Myers and his team at multiple varieties of wheat, rice, field peas, soybeans, maize and sorghum grown in fields with atmospheric carbon dioxide levels like those expected in the middle of this century. They raised CO2 levels to 550 parts per milion (ppm) levels in open-air fields using a system called Free Air Concentration Enrichment (FACE), which pumps out, monitors and adjusts ground-level atmospheric CO2 to simulate future conditions.
"When we take all of the FACE experiments we've got around the world, we see that an awful lot of our key crops have lower concentrations of zinc and iron in them (at high CO2)," explained Professor Andrew Leakey from the University of Illinois, who also worked on the study. "And zinc and iron deficiency is a big global health problem already for at least 2 billion people."
The study contributed "more than tenfold more data regarding both the zinc and iron content of the edible portions of crops grown under FACE conditions" than available from previous studies, the team added.
Zinc and iron was reduced significantly in wheat, rice, field peas and soybeans. Wheat and rice also saw notable declines in protein content at higher CO2, they said.
"Across a diverse set of environments in a number of countries, we see this decrease in quality," Leakey explained.
However, the team also noted that nutrient levels in sorghum and maize remained relatively stable at higher CO2 levels because these crops use a type of photosynthesis, called C4, which already concentrates carbon dioxide in their leaves.

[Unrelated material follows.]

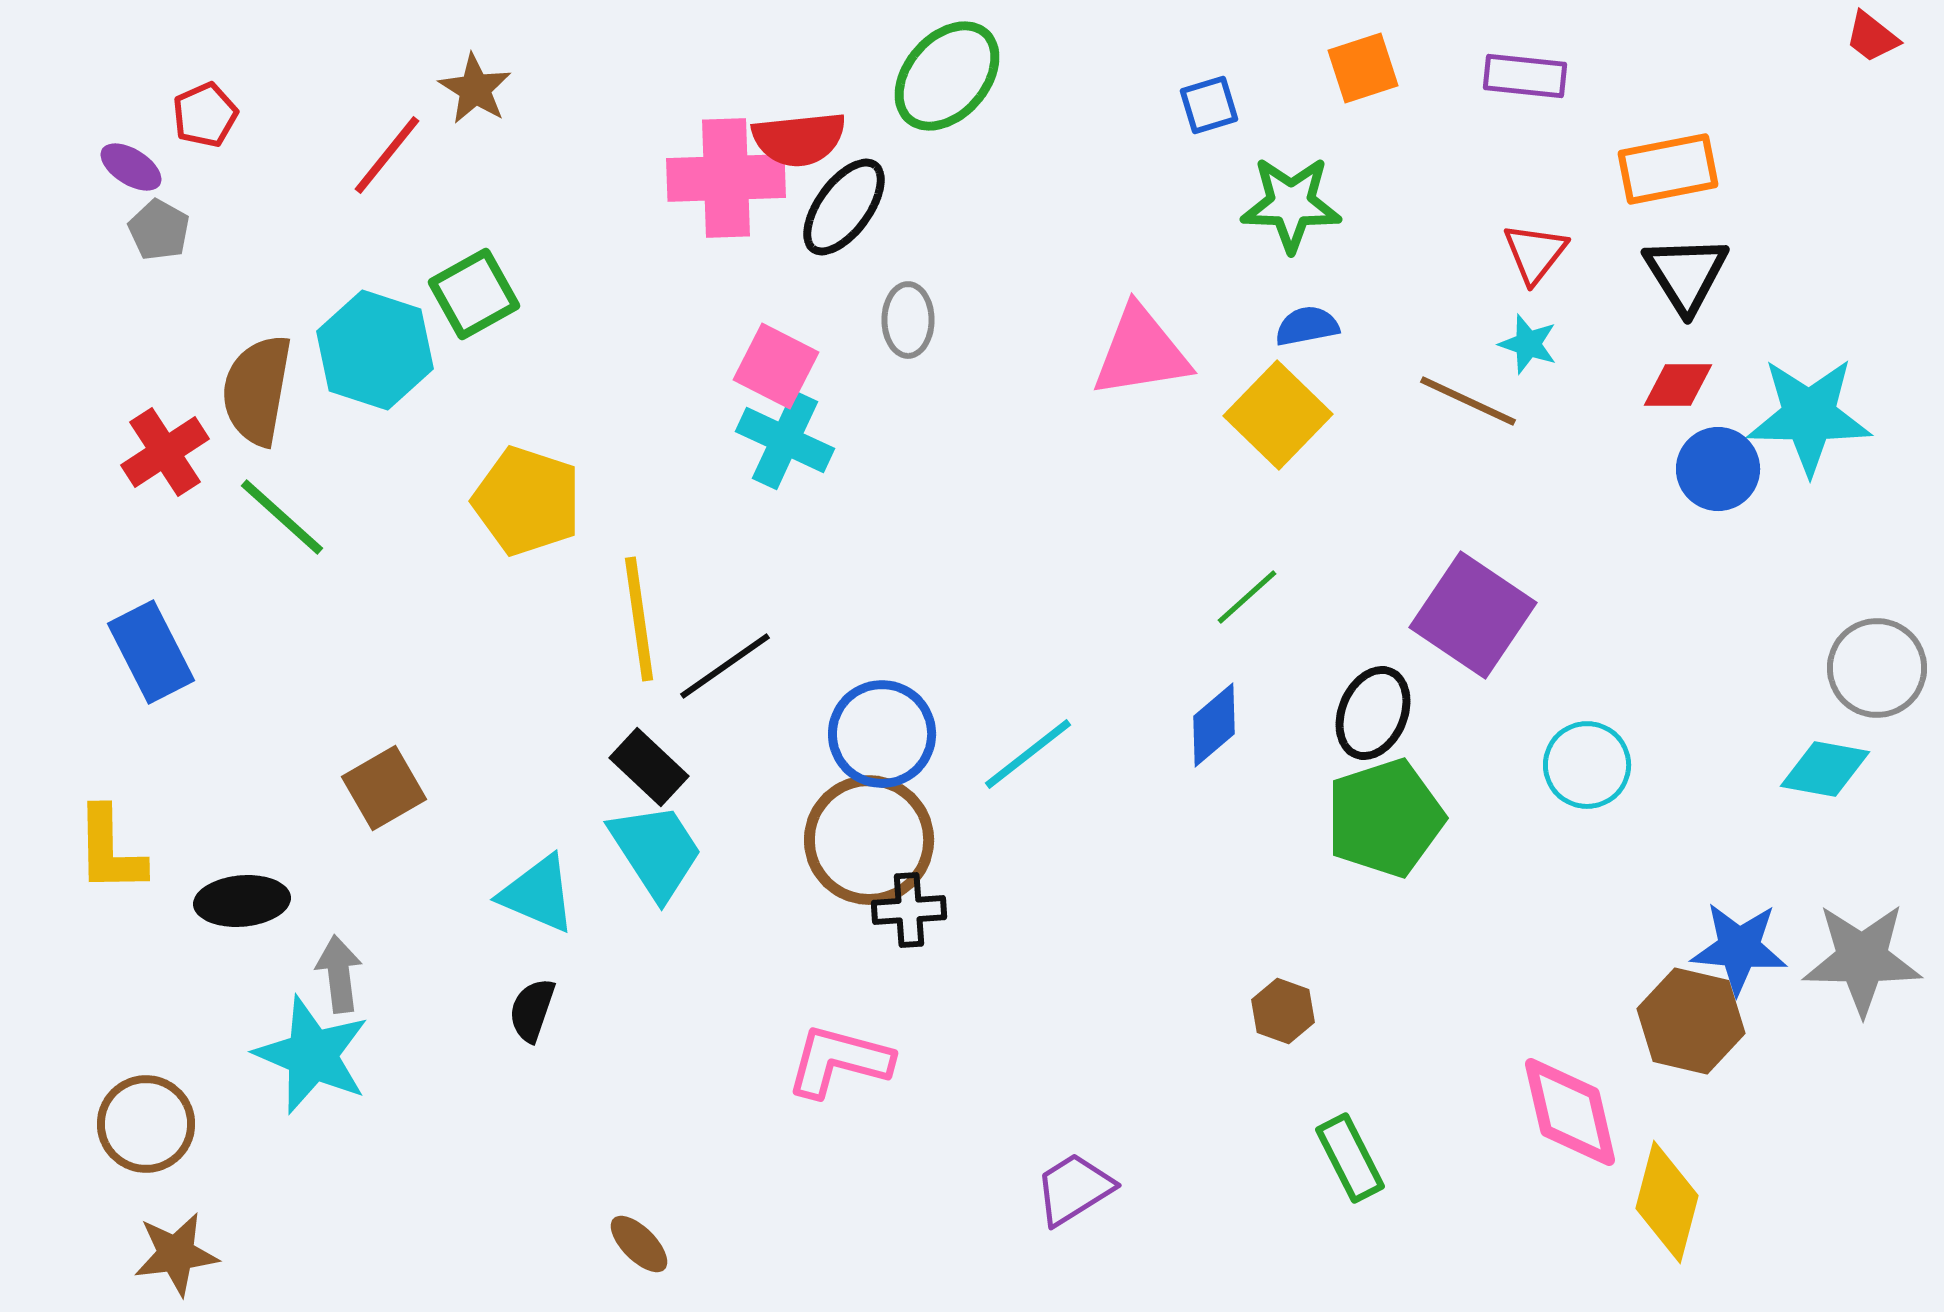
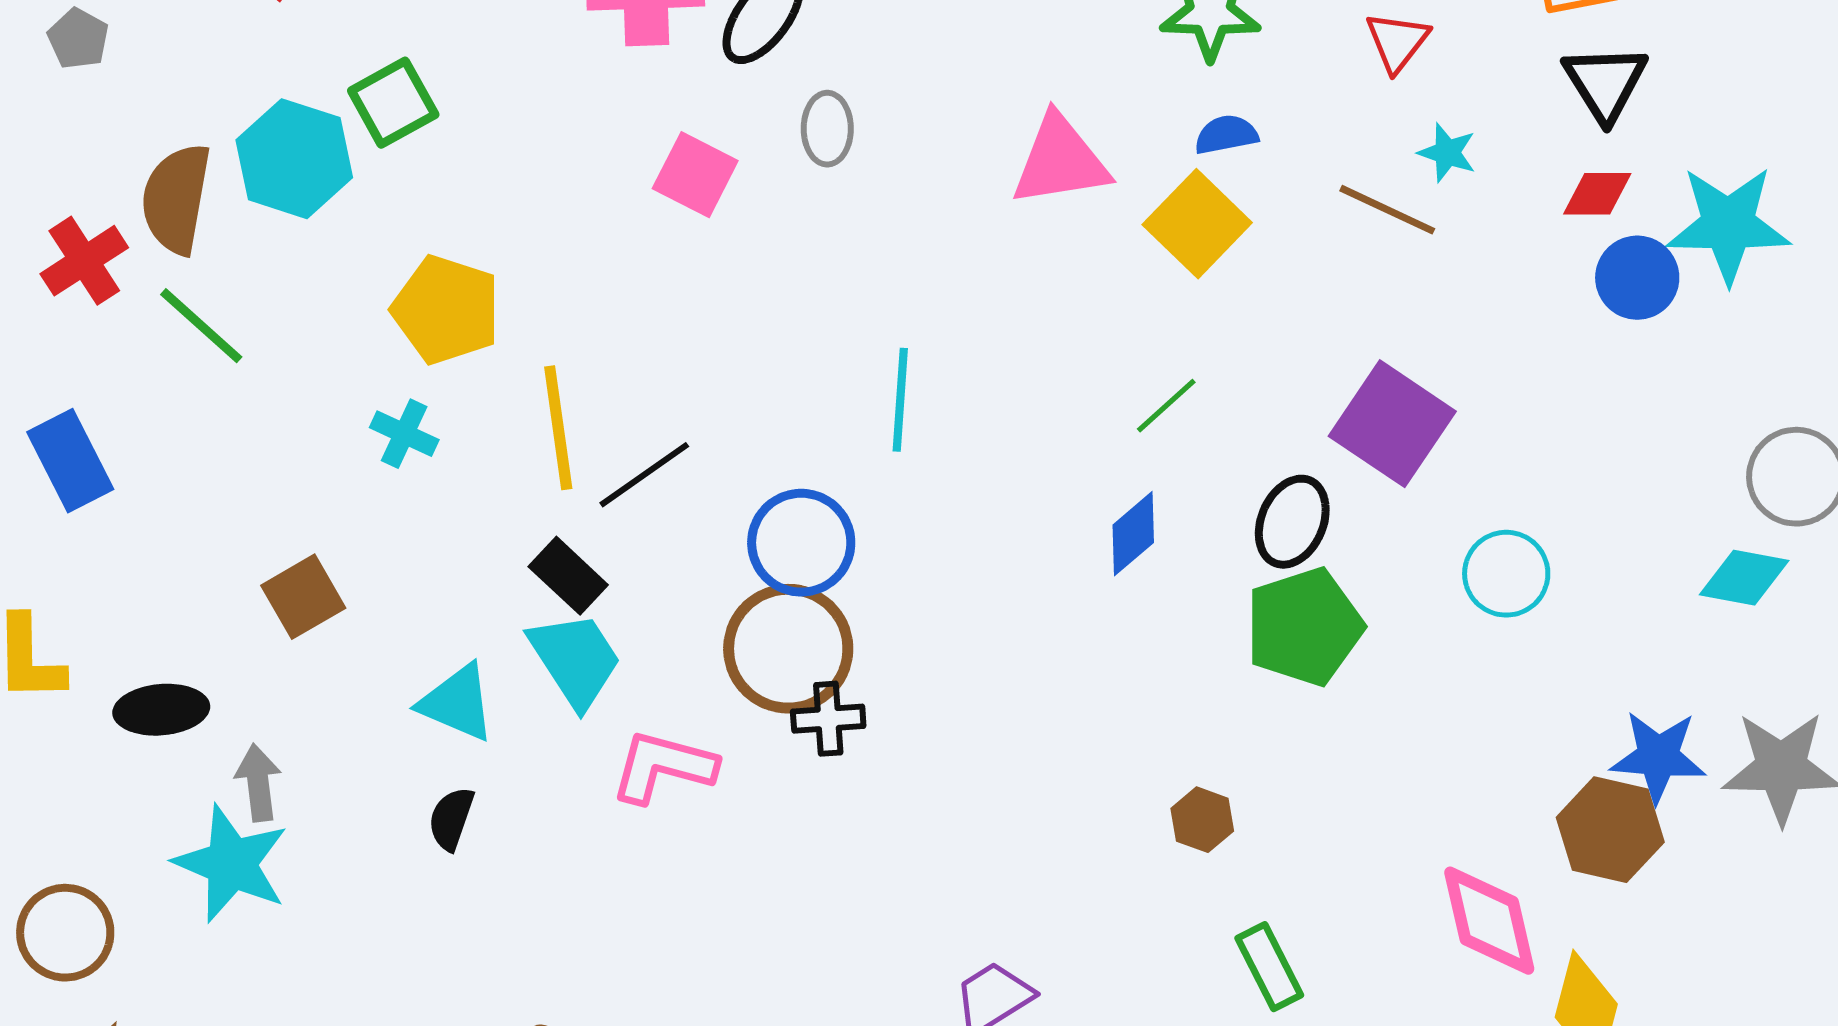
red triangle: (1535, 253) -> (1397, 42), moved
cyan cross: (785, 440) -> (404, 434), moved, size x0.7
cyan line: (1028, 754) -> (900, 400), moved, turned -48
pink L-shape: (839, 1061) -> (663, 767), moved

"C4 is sort of a fuel-injected photosynthesis that maize and sorghum and millet have," he said. "Our previous work here at Illinois has shown that their photosynthesis rates are not stimulated by being at elevated CO2. They already have high CO2 inside their leaves."
He added that more research is needed to determine how crops grown in developing regions of the world will respond to higher atmospheric CO2: "It's important that we start to do these experiments in tropical climates with tropical soils, because that's just a terrible gap in our knowledge, given that that's where food security is already the biggest issue," he said.